(Transcribed page contents)

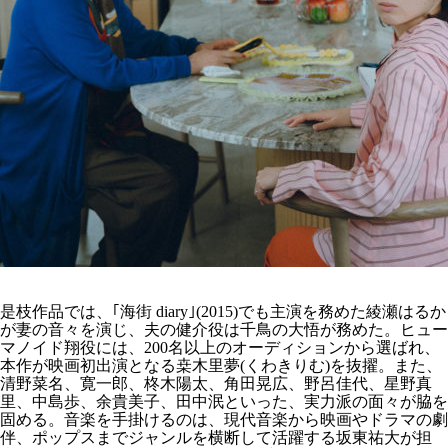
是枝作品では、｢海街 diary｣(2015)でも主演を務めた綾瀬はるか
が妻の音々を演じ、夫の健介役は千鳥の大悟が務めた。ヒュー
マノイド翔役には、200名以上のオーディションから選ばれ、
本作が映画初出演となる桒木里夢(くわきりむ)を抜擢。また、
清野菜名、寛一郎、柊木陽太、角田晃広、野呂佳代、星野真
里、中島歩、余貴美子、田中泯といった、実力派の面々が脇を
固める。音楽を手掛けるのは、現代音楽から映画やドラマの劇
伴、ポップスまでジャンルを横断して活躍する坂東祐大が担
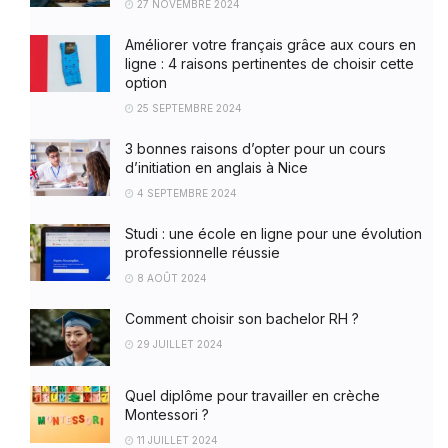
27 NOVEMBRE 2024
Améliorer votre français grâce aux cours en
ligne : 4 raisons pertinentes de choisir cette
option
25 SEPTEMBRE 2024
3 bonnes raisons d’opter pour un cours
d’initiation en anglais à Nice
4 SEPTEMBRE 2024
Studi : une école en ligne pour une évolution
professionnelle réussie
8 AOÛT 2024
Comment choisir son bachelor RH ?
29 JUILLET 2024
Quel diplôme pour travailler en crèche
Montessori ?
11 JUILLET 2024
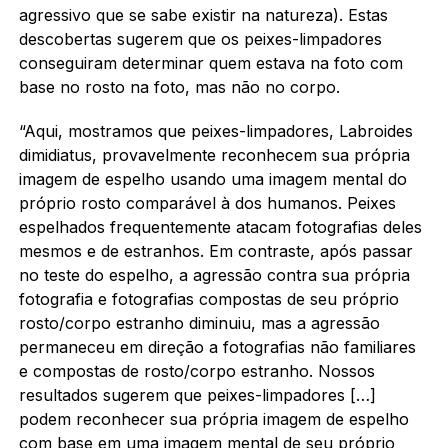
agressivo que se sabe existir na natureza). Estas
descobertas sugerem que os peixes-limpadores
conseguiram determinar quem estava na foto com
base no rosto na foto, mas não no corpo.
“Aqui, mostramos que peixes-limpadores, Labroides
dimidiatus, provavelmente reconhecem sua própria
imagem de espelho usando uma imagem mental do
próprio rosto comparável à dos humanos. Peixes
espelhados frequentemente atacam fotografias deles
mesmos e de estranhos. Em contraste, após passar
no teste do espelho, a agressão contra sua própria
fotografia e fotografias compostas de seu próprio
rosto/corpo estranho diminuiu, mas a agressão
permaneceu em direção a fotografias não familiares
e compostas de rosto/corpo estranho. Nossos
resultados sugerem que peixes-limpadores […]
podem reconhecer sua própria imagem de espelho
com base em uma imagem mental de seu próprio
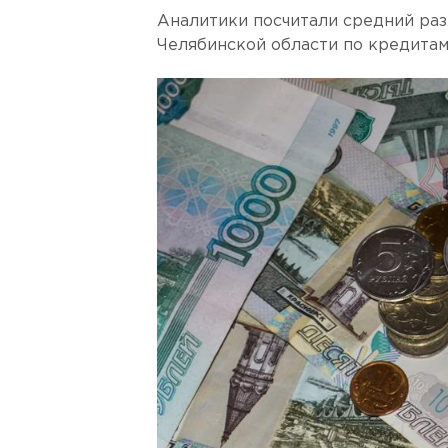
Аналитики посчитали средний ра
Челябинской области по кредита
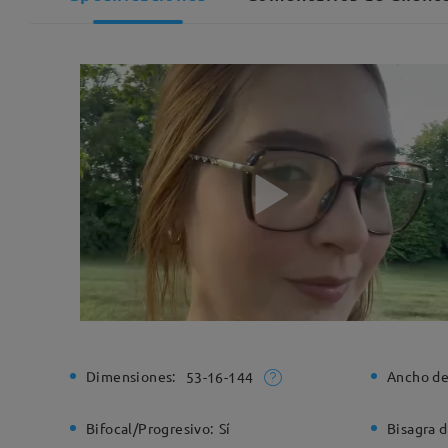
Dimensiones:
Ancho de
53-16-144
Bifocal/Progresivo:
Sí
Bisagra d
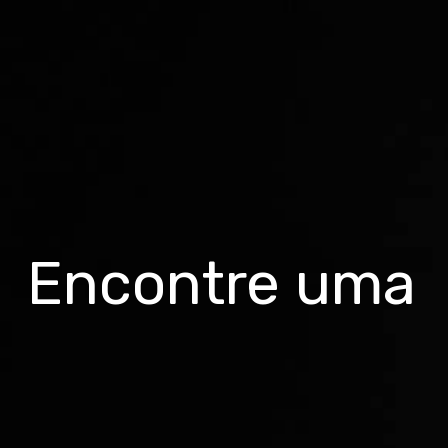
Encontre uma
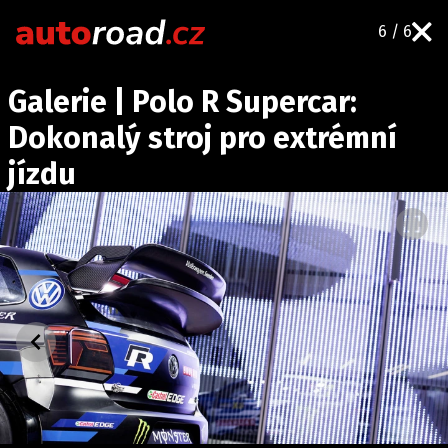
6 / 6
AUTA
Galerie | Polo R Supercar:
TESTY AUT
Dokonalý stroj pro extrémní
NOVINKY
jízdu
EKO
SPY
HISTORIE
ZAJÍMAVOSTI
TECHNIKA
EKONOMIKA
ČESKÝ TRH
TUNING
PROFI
--
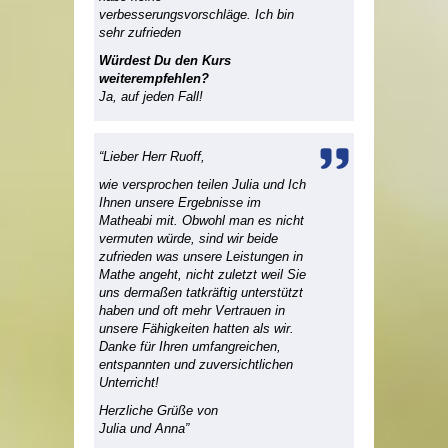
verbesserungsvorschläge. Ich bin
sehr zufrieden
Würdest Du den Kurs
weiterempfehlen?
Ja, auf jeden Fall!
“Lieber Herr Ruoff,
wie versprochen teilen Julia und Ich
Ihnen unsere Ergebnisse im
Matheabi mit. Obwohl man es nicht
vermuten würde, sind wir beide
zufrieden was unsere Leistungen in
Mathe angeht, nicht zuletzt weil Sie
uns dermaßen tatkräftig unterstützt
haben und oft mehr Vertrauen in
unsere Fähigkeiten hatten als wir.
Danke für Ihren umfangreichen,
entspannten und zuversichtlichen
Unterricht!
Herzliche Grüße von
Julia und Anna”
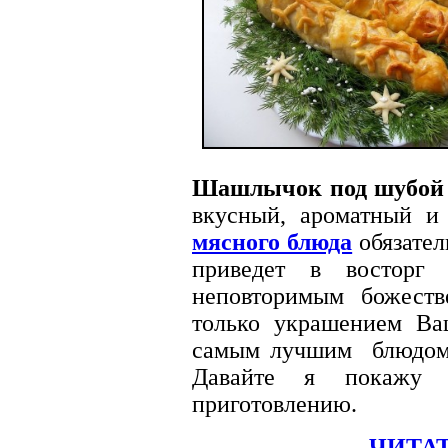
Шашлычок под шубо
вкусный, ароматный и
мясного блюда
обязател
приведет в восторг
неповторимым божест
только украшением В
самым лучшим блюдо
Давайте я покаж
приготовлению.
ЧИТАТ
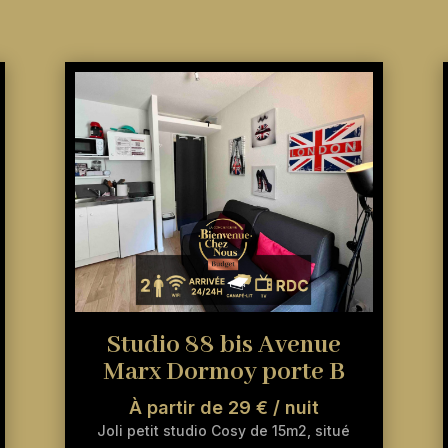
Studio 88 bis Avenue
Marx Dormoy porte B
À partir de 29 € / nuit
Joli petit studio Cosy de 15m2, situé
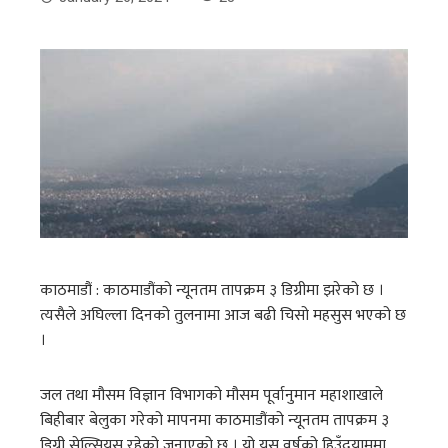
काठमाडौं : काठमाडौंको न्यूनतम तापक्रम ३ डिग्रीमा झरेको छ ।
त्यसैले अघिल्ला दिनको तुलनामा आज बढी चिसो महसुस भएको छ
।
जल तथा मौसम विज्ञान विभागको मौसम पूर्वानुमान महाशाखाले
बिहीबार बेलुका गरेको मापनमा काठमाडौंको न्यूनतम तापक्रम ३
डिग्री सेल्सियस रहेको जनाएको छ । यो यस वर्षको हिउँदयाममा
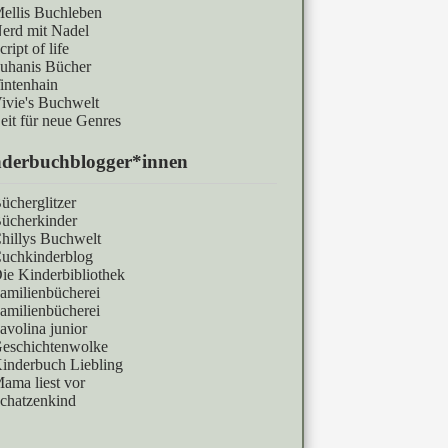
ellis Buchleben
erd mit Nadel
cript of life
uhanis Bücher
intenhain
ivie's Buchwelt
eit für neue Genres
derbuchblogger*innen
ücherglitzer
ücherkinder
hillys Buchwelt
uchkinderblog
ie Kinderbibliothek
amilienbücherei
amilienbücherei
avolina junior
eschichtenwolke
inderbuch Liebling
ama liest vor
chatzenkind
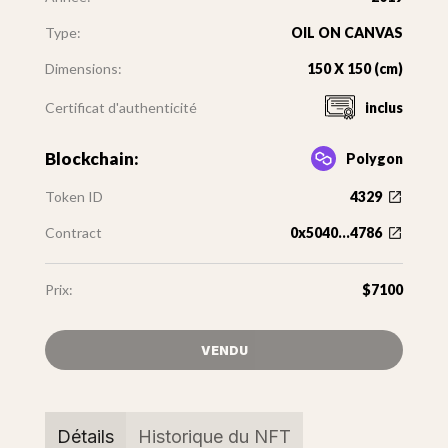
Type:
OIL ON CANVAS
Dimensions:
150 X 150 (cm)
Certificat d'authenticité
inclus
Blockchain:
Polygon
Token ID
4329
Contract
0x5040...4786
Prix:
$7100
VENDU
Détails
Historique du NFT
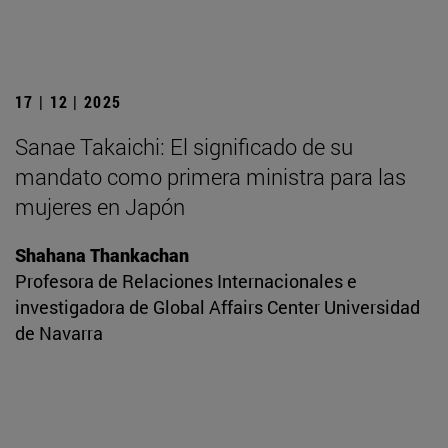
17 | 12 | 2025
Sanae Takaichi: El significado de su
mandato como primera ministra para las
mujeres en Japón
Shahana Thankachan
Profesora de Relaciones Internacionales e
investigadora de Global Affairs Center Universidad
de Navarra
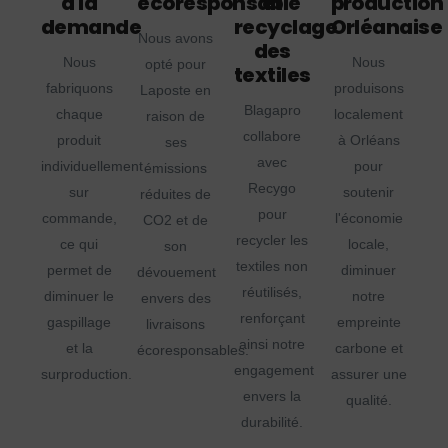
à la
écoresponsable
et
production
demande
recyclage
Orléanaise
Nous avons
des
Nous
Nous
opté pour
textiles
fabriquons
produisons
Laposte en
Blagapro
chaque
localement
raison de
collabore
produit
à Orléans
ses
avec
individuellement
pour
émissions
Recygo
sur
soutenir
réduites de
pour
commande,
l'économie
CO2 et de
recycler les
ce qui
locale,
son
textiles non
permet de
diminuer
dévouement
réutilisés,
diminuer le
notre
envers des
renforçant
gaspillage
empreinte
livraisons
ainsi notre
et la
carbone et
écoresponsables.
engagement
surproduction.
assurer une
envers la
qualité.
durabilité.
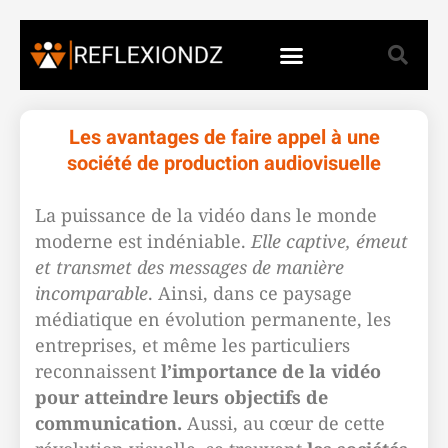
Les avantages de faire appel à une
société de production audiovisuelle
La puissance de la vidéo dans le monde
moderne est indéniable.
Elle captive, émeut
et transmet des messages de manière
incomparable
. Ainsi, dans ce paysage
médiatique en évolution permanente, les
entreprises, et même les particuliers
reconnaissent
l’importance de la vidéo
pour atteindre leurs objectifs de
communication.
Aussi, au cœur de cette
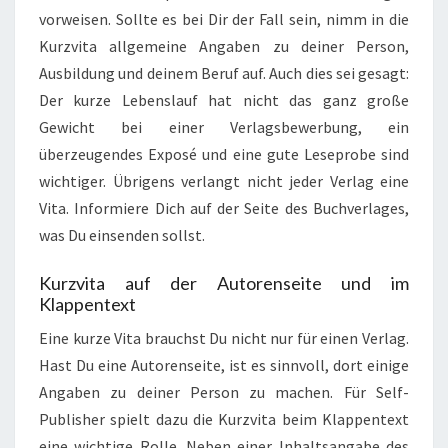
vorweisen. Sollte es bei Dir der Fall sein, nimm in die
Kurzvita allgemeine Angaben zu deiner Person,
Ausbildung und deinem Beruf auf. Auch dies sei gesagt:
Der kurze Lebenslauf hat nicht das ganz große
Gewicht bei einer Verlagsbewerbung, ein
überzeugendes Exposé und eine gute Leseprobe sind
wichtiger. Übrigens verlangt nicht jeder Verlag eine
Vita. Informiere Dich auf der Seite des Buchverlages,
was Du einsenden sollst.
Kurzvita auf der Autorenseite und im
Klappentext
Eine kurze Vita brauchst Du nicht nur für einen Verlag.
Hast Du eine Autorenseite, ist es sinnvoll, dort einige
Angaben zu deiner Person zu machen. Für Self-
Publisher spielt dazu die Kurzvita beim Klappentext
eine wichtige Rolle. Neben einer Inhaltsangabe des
---
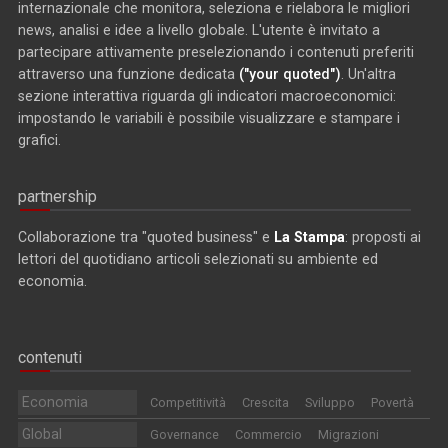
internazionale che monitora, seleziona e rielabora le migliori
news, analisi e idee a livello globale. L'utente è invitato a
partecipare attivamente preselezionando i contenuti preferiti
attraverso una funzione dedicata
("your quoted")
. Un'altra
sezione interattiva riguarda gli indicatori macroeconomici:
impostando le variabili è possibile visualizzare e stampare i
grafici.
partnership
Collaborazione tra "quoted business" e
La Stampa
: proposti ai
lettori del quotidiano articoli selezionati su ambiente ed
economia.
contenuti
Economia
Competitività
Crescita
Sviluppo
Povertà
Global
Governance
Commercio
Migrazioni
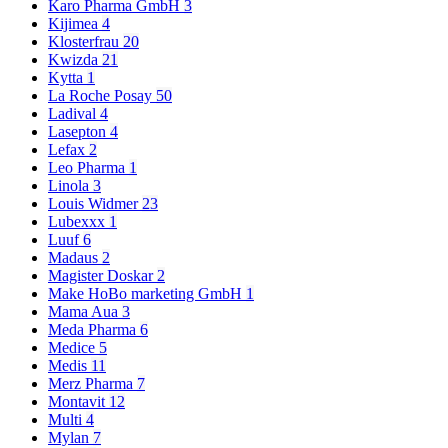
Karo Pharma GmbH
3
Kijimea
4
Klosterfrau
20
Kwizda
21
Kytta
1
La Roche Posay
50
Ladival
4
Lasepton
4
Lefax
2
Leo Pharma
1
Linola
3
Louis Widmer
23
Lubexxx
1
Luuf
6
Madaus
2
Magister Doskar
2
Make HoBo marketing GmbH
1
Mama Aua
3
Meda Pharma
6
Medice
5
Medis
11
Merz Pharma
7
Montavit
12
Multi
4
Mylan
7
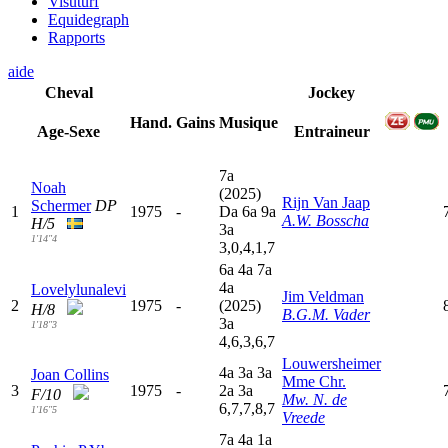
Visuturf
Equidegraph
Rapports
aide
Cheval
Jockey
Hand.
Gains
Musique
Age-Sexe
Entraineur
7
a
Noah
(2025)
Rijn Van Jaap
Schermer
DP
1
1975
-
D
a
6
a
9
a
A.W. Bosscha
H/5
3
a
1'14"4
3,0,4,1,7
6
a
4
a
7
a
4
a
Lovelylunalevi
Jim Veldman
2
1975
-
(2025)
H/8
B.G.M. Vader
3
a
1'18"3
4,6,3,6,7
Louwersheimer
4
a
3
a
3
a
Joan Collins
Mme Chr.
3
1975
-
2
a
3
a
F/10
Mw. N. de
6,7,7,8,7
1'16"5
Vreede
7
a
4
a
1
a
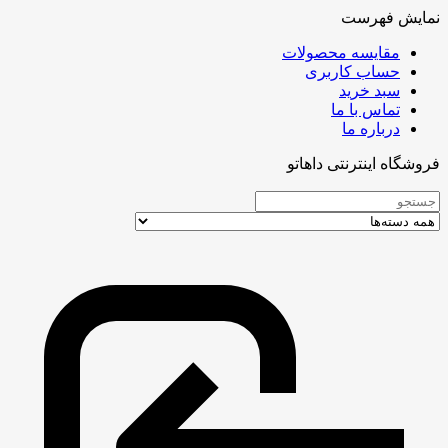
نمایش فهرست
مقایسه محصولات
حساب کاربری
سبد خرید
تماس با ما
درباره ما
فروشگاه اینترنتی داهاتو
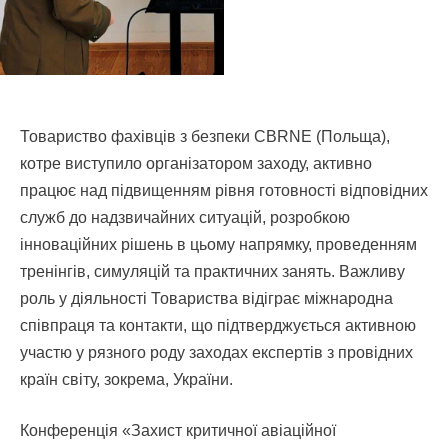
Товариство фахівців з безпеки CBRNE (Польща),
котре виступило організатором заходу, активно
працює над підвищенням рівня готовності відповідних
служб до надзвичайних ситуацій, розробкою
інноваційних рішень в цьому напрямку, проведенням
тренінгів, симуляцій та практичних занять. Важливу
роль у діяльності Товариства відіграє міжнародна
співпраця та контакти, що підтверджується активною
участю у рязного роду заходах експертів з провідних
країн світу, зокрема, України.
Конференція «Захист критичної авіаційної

**What the exercise asks:** Go over the data above and copy every line that has the word "agressão" in it.

**Output below:**
no teste do espelho, a agressão contra sua própria
rosto/corpo estranho diminuiu, mas a agressão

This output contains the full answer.